Sundays – First Service 8:45a | Formation Hour 10:10a | Second Service 11:15a

confession

Today’s Scripture Reading: Psalm 30, & 32; Ezekiel 39:21-29; Philippians 4:10-20; John 17:20-26

Today’s Writer: Madison Randolph

Can you see God’s mercy?

Hear, O Lord, and have mercy on me; Lord be my helper! (Psalm 30:10) But he who trusts in the Lord, mercy shall surround him. (Psalm 32:10)  “Therefore thus says the Lord God: ‘Now I will bring back the captives of Jacob, and have mercy on the whole house of Israel”. (Ezekiel 39:25)

When I first skimmed through these passages the word, mercy,  jumped right off the page.  As I take my journey through Lent, I am reminded of God’s abundant mercy. Lent brings a time to examine ourselves and “to lighten the load,” as Doug said.

We yearn for God in distress. We yearn for God in sorrow, and we yearn for God in the deepest of trouble. And, God answers us with a gift. What is that gift? That gift is mercy, which equates to love.

Our confession to God does lighten the burdens weighing on our hearts. I personally look forward to the forty days of Lent and Advent each year because it is a time that I become closer to God. It is a chance for me to commune with God in a more profound way, than in ordinary times. Lent simply brings me to a place that makes me feel God’s presence around me more.

Lent reminds me of the love of God. While confession is usually offered to us during penitent season as Anglicans, it is available year round. God shows us his love by granting absolution when we confess our transgressions.

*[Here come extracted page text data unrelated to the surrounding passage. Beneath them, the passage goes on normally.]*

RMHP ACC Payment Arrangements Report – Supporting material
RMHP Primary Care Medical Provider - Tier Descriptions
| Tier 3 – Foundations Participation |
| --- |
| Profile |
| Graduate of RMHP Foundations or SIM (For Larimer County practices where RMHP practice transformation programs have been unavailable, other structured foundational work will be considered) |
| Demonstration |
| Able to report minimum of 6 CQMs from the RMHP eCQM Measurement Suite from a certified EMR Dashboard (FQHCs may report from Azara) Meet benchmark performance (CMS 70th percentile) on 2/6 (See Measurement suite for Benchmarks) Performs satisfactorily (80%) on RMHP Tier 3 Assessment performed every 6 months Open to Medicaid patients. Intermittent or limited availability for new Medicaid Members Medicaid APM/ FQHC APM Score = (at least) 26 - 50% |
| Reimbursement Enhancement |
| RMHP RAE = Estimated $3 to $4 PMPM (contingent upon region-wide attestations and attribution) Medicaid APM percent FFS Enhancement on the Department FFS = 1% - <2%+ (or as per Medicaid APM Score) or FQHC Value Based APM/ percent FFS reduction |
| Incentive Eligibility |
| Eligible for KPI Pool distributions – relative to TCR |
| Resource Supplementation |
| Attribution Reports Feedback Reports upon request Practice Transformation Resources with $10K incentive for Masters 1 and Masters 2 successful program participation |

Years ago, Jack and I worked through James Bryan Smith’s, The Good and Beautiful God. During one of the sessions, I had mentioned to Jack that each week I reflected on a sin that was constantly tearing at my heart and soul. He told me sternly to put that sin away, that God had forgiven me and that I need never bring it up again. I immediately felt a huge burden lifted from my being. This was truly the Love of God.

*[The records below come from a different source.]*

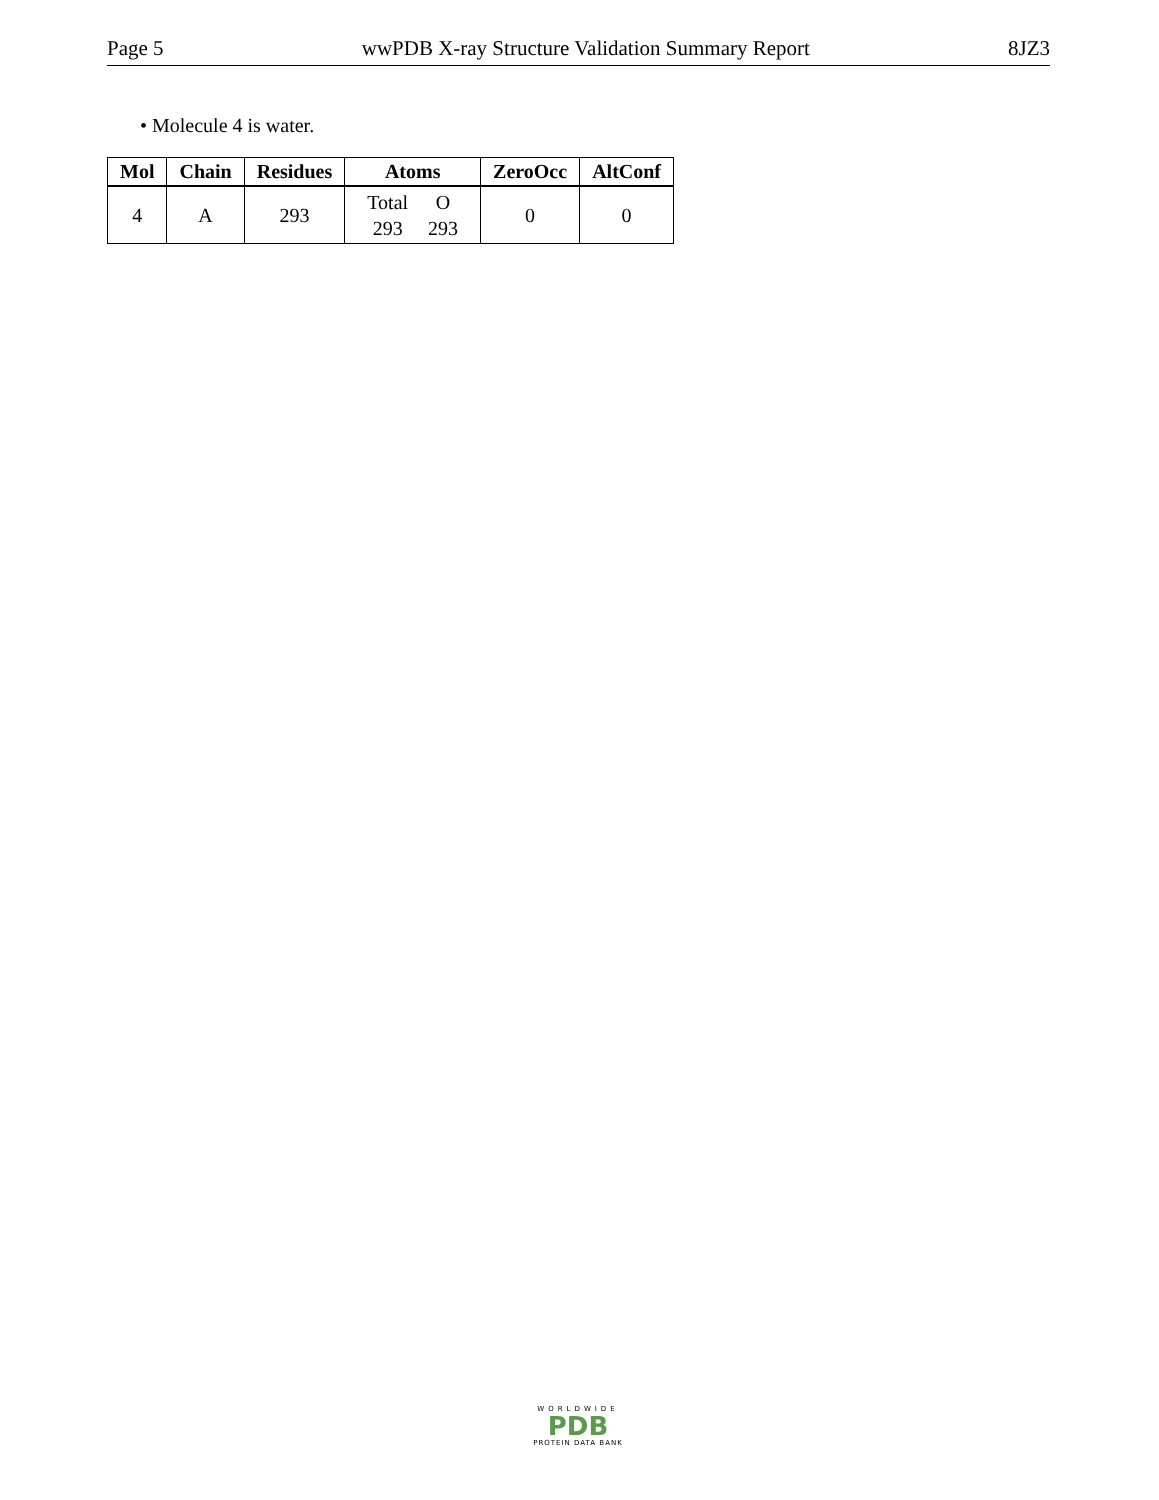Page 5 wwPDB X-ray Structure Validation Summary Report 8JZ3
• Molecule 4 is water.
| Mol | Chain | Residues | Atoms | ZeroOcc | AltConf |
| --- | --- | --- | --- | --- | --- |
| 4 | A | 293 | / Total / O / / 293 / 293 / | 0 | 0 |
WORLDWIDE
PDB
PROTEIN DATA BANK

Love is Jesus’ business model. In what is known as the “High Priestly Prayer,” Jesus prays for all who believe and that all may believe in Him. Jesus prays, “I have declared to them Your name, and will declare it, that the love with which You loved Me may be in them, and I in them”  (John 17:26).

C. S. Lewis wrote in Mere Christianity about how God is in us. Lewis writes, “He puts a little of His love into us and that is how we love one another.”  To me a miracle is performed here. This miracle happens in every believer, by effecting the spirit.

Remember during this young Lenten season that you do not have to carry a heavy burden. Offer them up to God through confession and know that your load will be lightened by the love and mercy of our Lord, Jesus Christ, who shed his blood for our souls, and cleansed our hearts by his passion.